You’re getting divorced and you can’t sort out the myriad emotional, financial and legal issues pressing in on you:   you’re in jail.   You feel like you’ve never really measured up for your mom or dad, or maybe even your spouse:   you’re in jail.   You aren’t making deadlines that you’ve set for things like financial security, workplace achievement, or personal advancement:   you’re in jail.   You depend on others for your emotional satisfaction and happiness:   that’s jail.   Your spouse is abusing your relationship, abandoning you; worse, physically or emotionally abusing you:  jail.  You aren’t having as much sex as you want, you want things you can’t have, you allow yourself to be used by other people:   jail, jail, jail.

And worst of all, you know how you got there.   Other people may start the issue but you perpetuate it.   You and I tolerate it, maybe even embrace it.  You went up to the jailer and said “let me in.”   Satan is the ultimate jailer:   he’s in eternal jail (doesn’t even realize it) and wants company there.  So he opens the door, shows you to your cell, and closes the bars behind you.  Every so often he breezes by and reminds you,l “you know you’re here because of X,” or “are you sure yet” or some other deceptive nonsense.   And you and I believe it.   We buy that bill of goods and keep ourselves in jail.   We never even try to open the door, never realizing that it isn’t locked, that the door out of the jail is always wide open, always facing towards the light.

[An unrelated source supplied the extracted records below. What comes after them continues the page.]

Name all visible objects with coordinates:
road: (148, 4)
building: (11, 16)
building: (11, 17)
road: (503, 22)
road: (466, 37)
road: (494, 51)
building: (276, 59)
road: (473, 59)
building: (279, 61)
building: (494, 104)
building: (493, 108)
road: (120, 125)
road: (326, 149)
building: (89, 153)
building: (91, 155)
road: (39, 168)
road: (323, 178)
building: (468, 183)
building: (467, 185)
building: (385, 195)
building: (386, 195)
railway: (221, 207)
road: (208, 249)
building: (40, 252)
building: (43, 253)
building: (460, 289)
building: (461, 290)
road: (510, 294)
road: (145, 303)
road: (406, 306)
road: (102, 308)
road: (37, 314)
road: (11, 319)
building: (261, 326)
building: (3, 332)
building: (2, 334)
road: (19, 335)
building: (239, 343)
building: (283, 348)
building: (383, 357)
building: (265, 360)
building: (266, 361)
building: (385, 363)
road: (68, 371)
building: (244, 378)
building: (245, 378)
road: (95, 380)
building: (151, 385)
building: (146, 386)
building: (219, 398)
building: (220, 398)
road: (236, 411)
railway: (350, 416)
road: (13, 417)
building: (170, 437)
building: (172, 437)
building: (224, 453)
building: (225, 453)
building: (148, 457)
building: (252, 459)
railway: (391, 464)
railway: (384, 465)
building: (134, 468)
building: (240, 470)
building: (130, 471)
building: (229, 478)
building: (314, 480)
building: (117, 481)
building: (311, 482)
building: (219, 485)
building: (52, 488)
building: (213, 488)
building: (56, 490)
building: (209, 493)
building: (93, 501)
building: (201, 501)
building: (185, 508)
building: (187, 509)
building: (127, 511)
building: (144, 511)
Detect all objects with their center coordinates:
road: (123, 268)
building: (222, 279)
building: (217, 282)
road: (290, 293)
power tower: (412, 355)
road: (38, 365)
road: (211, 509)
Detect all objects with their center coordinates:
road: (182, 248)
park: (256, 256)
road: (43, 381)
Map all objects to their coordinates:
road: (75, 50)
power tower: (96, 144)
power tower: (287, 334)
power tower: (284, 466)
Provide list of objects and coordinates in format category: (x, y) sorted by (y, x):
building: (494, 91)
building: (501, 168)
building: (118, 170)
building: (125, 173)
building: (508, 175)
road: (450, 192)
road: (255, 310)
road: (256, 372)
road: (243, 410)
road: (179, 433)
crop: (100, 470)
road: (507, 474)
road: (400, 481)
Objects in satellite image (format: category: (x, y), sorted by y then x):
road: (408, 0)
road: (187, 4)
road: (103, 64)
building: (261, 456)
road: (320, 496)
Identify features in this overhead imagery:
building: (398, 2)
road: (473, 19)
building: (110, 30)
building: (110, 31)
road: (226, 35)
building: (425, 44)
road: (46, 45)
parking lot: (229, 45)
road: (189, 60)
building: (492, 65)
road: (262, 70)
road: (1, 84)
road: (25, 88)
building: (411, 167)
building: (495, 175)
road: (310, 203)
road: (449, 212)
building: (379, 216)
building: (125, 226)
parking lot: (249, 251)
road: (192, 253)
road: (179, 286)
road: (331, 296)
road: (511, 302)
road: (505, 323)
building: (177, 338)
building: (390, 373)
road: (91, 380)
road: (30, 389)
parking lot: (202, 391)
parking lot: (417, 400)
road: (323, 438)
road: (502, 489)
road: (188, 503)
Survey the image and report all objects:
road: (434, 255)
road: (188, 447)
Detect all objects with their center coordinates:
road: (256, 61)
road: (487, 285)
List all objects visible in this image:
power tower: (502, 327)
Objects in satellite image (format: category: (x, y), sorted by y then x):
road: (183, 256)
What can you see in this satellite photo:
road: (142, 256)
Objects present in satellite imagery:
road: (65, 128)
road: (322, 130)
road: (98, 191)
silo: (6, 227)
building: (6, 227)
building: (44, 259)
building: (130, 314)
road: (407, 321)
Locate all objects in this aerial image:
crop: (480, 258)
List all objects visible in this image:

The writer of Hebrews reminds us to keep those in physical prison in our prayers.   Indeed, he (and the Lord who inspired him) reminds us to minister to those in prison.   To visit them, talk with them, let them know they matter, teach them that they, too, are forgiven.  He implores us to put ourselves in their places, to truly consider how they feel, how they live, so that we can empathize.   God wants us to feel humble and to have the heart to reach out to those who are imprisoned and persecuted so that He might reach them through us.  Those who are imprisoned are there against their will, and some are wrongly put there.   They have lost their freedom but they haven’t lost their worth to our Lord.   He wants us to remember that, then reach out to help.

What’s more, He also wants us to focus on people in all kinds of jails.   When Paul said “remember my chains” he was both asking for help and imploring the thoughts and prayers of his readers.  His Roman chains in a Roman arrest were real, yet it was the imprisoned state of being as much as its fact that confined him.  Indeed, my Random House dictionary partly defines prison as “any state of confinement.”   Each of us can be confined by the guilt of our sins, even by the random things that affect us in this world that aren’t sinful or aren’t even things for which we’re responsible.   I struggle with ‘getting past’ some things and in doing so I’m keeping myself in their jail.  Jesus wants to free us from that.   He’s right outside my cell, saying “come out and let me help.”  Jesus wants us to surrender to Him, to be in chains of love for Him instead of imprisoned in sin.  Satan may imprison us that way but it is we who keep ourselves there.   When we take Jesus by the hand, He walks us out of the cell and walks us out into that light.

For further reading:  Matthew 25:36, Colossians 4:18, Hebrews 10:34.

My Lord, every minute You free me from the hell-jail where I keep myself.   Thank You and please always remember me.